Neutering dogs prevents unwanted pregnancies, reduces the risk of some diseases and can stop undesirable behaviours.
As vets, we see many issues associated with male and female dogs being left entire. Neutering dogs is also known as spaying a female dog and castrating a male dog. Just ask our friendly team for advice.
Advantages of dog neutering
Neutering can help with:
- No unwanted pregnancies
- Missing/wandering dogs – male and female dogs will go to great lengths to escape from houses and gardens to find a mate.
- Mis-mating – a female dog that has escaped for a period of time may have mated without you knowing, requiring a trip to the vets for the expensive hormone injection to avoid a surprise pregnancy. Multiple puppies to deal with and possible birthing complications/caesarian can be costly.
- Dog aggression – neutered male dogs can be less aggressive towards other males and less sexually aggressive to female dogs. We often get asked, “Will spaying calm a female dog?” – spaying female dogs can make them less aggressive towards other dogs and humans as they don’t need to compete for attention to mate.
- Undesirable behaviours – as well as aggression, un-neutered male dogs can display undesirable behaviours such as humping and cocking their leg indoors.
- Mammary cancers – very common in un-spayed bitches, 50% are malignant. The earlier your female dog is spayed, the lower the chance of these cancers occurring.
- Pyometras – very common in un-spayed older bitches. The uterus lining becomes more cystic with age, causing an environment that’s ripe for bacterial infection. When the season comes, bacteria are introduced and the uterus fills up with a toxic infection fluid, causing a very sick dog which will then need to be spayed.
- Prostate disease, gland tumours, hernias – all more common in older male un-castrated dogs.
Disadvantages of neutering
- Female incontinence – seen in some breeds more than others. Medium/large breed female dogs spayed before their first season are particularly prone. The bladder seal muscles are stronger when oestrogen is around, medication can easily treat this, however, allowing your female dog to have a season before neutering will help prevent this from occurring.
- Male nervousness – it’s thought that very nervous male dogs can be made worse by being castrated too young, as their hormones are thought to give them a degree of confidence.
- Weight gain in both sexes – reproductive hormones reduce a dog’s energy requirements so removing these can cause weight gain. This is easily overcome by reducing food portions.
- Coat changes – this is occasionally seen in breeds like springer spaniels or Irish setters.

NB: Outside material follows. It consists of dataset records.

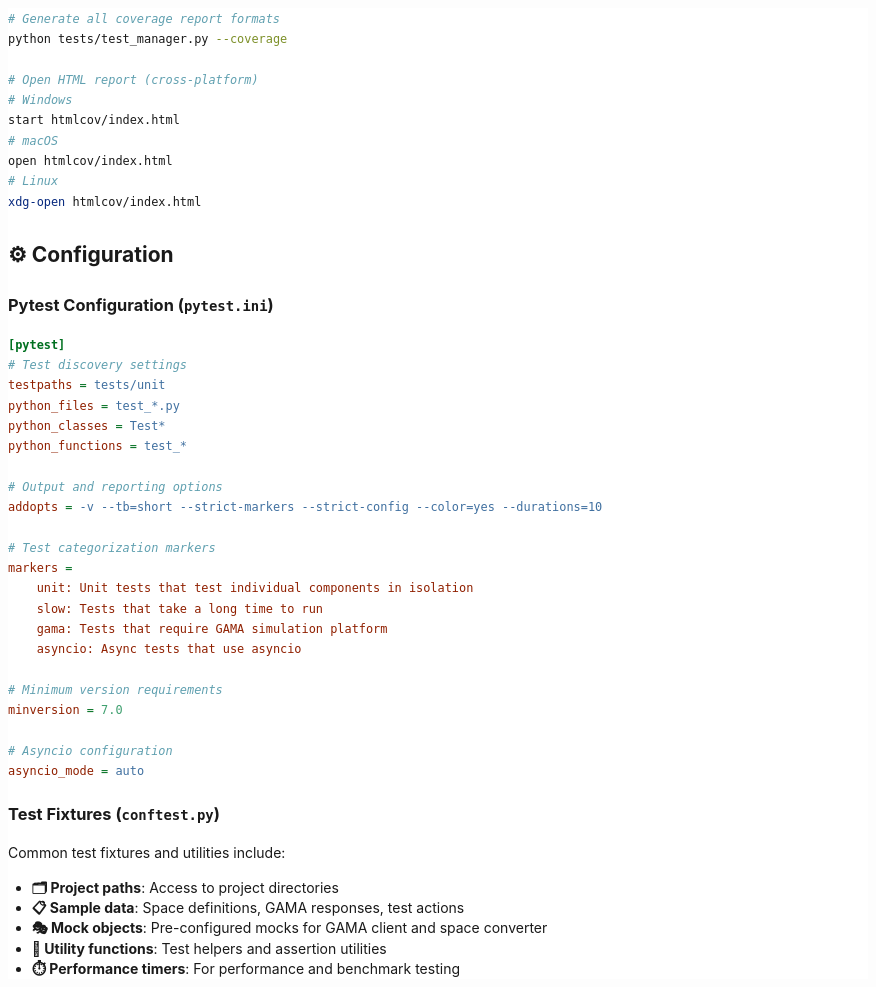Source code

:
 ```bash
# Generate all coverage report formats
python tests/test_manager.py --coverage

# Open HTML report (cross-platform)
# Windows
start htmlcov/index.html
# macOS  
open htmlcov/index.html
# Linux
xdg-open htmlcov/index.html
```

## ⚙️ Configuration

### Pytest Configuration (`pytest.ini`)

```ini
[pytest]
# Test discovery settings
testpaths = tests/unit
python_files = test_*.py
python_classes = Test*
python_functions = test_*

# Output and reporting options
addopts = -v --tb=short --strict-markers --strict-config --color=yes --durations=10

# Test categorization markers
markers =
    unit: Unit tests that test individual components in isolation
    slow: Tests that take a long time to run
    gama: Tests that require GAMA simulation platform
    asyncio: Async tests that use asyncio

# Minimum version requirements
minversion = 7.0

# Asyncio configuration
asyncio_mode = auto
```

### Test Fixtures (`conftest.py`)

Common test fixtures and utilities include:

- **🗂️ Project paths**: Access to project directories
- **📋 Sample data**: Space definitions, GAMA responses, test actions
- **🎭 Mock objects**: Pre-configured mocks for GAMA client and space converter
- **🔧 Utility functions**: Test helpers and assertion utilities
- **⏱️ Performance timers**: For performance and benchmark testing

When is the best age to neuter a dog?
Bearing in mind all of the above, here are our recommendations for the best age to neuter your dog:
Best age to spay female dogs: Small breed female dogs can be spayed any time from 6 months of age after their first season; medium/large breed bitches should be spayed between their first and second seasons. 2-3 months after the season has finished is the best time.

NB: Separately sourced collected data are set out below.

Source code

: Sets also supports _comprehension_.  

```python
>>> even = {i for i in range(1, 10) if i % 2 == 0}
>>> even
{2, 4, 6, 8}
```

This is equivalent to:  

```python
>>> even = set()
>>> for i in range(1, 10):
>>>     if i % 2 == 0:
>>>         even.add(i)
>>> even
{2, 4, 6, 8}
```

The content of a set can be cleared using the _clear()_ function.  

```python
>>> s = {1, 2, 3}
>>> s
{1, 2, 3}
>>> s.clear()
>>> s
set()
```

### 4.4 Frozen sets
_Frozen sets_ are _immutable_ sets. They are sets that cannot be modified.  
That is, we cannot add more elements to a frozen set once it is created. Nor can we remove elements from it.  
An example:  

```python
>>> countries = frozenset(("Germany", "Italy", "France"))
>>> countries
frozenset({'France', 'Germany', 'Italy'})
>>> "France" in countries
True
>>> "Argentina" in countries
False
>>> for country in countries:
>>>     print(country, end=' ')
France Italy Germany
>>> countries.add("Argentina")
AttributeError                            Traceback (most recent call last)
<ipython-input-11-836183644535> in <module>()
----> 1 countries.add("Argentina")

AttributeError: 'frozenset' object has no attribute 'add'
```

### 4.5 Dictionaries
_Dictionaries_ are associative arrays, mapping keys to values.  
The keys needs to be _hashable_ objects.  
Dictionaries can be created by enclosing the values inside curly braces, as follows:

Best age to neuter a male dog: As early as 6 months of age for those dogs showing undesirable male behaviours (aggression, humping, cocking leg). In these cases the sooner the better or there is a chance of these becoming learned behaviours. For those dogs not showing these behaviours, any time before they become a higher anaesthetic risk (ie before 8 years old) is advised.

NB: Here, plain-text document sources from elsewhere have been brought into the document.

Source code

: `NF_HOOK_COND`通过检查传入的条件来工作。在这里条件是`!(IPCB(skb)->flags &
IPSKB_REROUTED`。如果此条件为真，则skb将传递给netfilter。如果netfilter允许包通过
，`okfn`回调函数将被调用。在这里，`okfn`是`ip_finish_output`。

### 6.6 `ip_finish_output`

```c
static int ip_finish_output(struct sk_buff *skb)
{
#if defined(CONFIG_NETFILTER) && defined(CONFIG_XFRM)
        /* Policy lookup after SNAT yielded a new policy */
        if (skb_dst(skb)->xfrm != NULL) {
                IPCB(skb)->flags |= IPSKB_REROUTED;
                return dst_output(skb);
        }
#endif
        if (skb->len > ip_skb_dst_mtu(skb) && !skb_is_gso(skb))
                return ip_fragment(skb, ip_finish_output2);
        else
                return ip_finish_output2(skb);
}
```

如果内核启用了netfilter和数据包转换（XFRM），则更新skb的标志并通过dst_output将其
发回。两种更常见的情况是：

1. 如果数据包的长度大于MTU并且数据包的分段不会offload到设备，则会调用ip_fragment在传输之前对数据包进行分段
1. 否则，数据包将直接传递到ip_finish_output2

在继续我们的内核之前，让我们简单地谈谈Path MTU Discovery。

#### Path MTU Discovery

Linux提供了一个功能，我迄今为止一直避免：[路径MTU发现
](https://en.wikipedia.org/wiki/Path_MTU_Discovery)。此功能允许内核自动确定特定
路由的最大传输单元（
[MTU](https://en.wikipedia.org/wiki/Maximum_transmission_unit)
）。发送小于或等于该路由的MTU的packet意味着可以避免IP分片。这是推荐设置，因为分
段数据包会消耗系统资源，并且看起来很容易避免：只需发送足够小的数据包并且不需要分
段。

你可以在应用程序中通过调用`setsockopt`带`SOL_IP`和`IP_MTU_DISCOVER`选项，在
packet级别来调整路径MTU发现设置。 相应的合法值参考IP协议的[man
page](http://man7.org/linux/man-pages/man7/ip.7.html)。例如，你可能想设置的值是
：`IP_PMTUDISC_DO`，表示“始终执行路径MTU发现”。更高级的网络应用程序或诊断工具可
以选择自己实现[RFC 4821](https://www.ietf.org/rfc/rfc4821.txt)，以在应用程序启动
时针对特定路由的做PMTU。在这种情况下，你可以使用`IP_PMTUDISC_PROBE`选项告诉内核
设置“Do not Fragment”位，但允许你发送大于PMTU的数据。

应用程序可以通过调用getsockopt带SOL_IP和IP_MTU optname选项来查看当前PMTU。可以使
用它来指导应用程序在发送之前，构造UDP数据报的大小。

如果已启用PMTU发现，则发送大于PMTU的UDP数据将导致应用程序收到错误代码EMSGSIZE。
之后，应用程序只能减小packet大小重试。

What happens when my dog is neutered?
Neutering is a routine procedure performed under general anaesthesia and your dog should only need to stay with us for part of the day. They will be looked after by our experienced veterinary team and state-of-the-art facilities. Your dog will need:
- to be dropped off in the morning, having had no breakfast/water; they can go home between 3-6pm.
- complete rest from exercise for 3 days, then lead-only exercise for the following 7 days.
- to come back so we can check wound healing at around 3 days and 10 days post-operation.